Plusieurs de nos lecteurs peuvent ignorer ce que c'est que la scolastique; d'autres peuvent et même doivent avoir des préjugés contre elle; en effet, depuis plus de trois siècles les philosophes travaillent à la faire mépriser. Nous saisissons donc avec empressement l'occasion de leur en donner une idée saine et de leur montrer les tendances communes à l'union et à l'unité. Le travail suivant du R. P. Ramière n'a pas besoin de nos éloges; il produira sur l'esprit de nos lecteurs l'impression que nous désirons.

J. P. TESSIER.

DE LA

THEOLOGIE SCOLASTIQUE

Parmi toutes les institutions qui sont nées du souffle fécond de l'Église catholique, il n'en est aucune qui ait subi d'une manière plus éclatante que la théologie scolastique cette loi providentielle qui soumet l'Épouse de Jésus-Christ et tout ce qui lui appartient à être, comme son divin Époux, un signe de contradiction, et à recevoir, dans son passage à travers les générations humaines, le choc des appréciations les plus opposées et des sentiments les plus contraires. Où trouver, en effet, une institution qui ait été l'objet d'une admiration plus enthousiaste, qui ait passionné à un plus haut degré les individus, les peuples, l'Europe entière? Mais aussi où en trouver une sur laquelle on ait déversé un plus insultant mépris, et qui ait été plus hautement accusée de rétrécir et de dégrader l'esprit humain?

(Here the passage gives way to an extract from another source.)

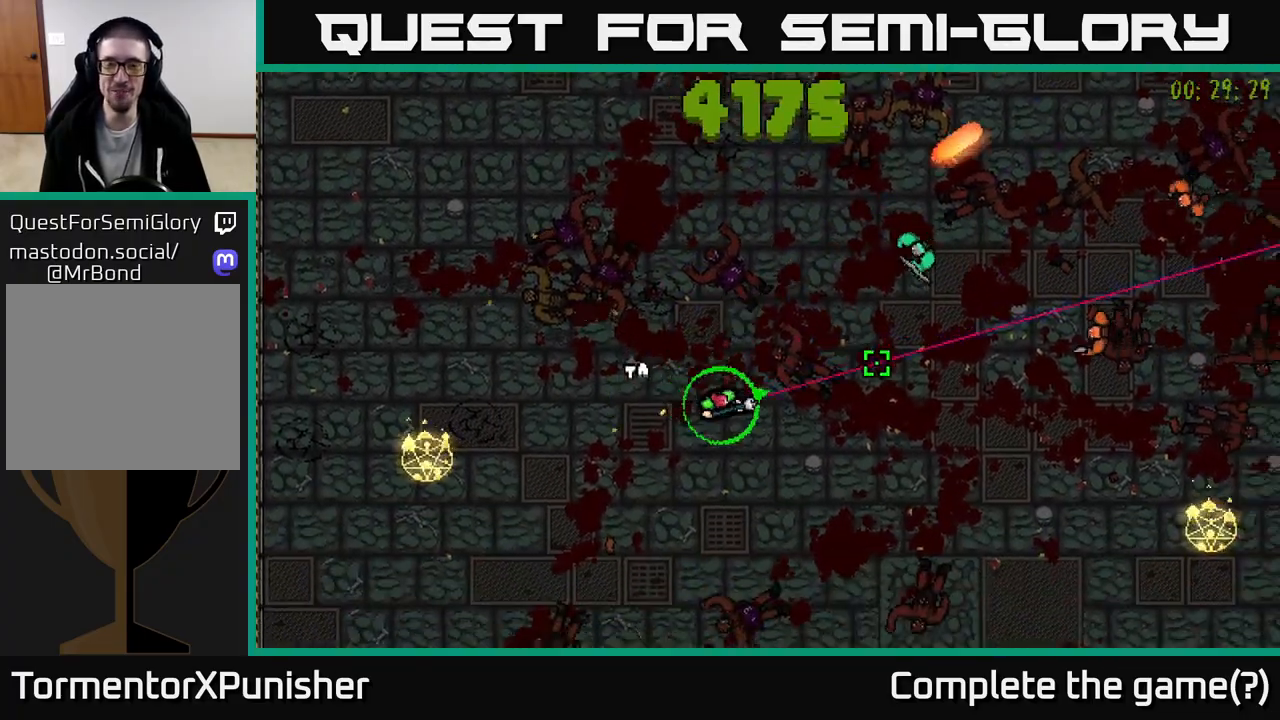
{"buttons": [], "left_stick": "down-right", "right_stick": "up-right", "events": [[17, "left_stick", "right"], [117, "R2", "down"], [233, "R2", "up"], [250, "left_stick", "down"], [300, "right_stick", "up-right"], [333, "R2", "down"], [417, "left_stick", "down-right"], [450, "R2", "up"]]}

Ce qu'il y a de plus étrange, c'est que les violentes attaques dont, depuis bientôt quatre siècles, la théologie scolastique est l'objet, sont parties des camps les plus opposés. Que les ennernis de l'Église aient déchaîné toutes leurs fureurs contre l'arsenal où les défenseurs de l'Église trouvent leurs moyens de défense, rien de plus naturel; et ce n'est pas là le genre d'attaques qui eût pu nuire beaucoup à la scolastique. Les révoltantes insultes dont Wiclef, Luther, Calvin, Mélanchthon, Jansénius, tous les hérétiques, en un mot, et après eux tous les incrédules, leurs légitimes héritiers, l'ont accablée, sont au contraire un de ses plus beaux titres de gloire; et je ne sais si elle peut invoquer, pour démontrer son utilité, un argument plus décisif que ce concert de haines de la part de tous ceux qui ont haï la vérité catholique.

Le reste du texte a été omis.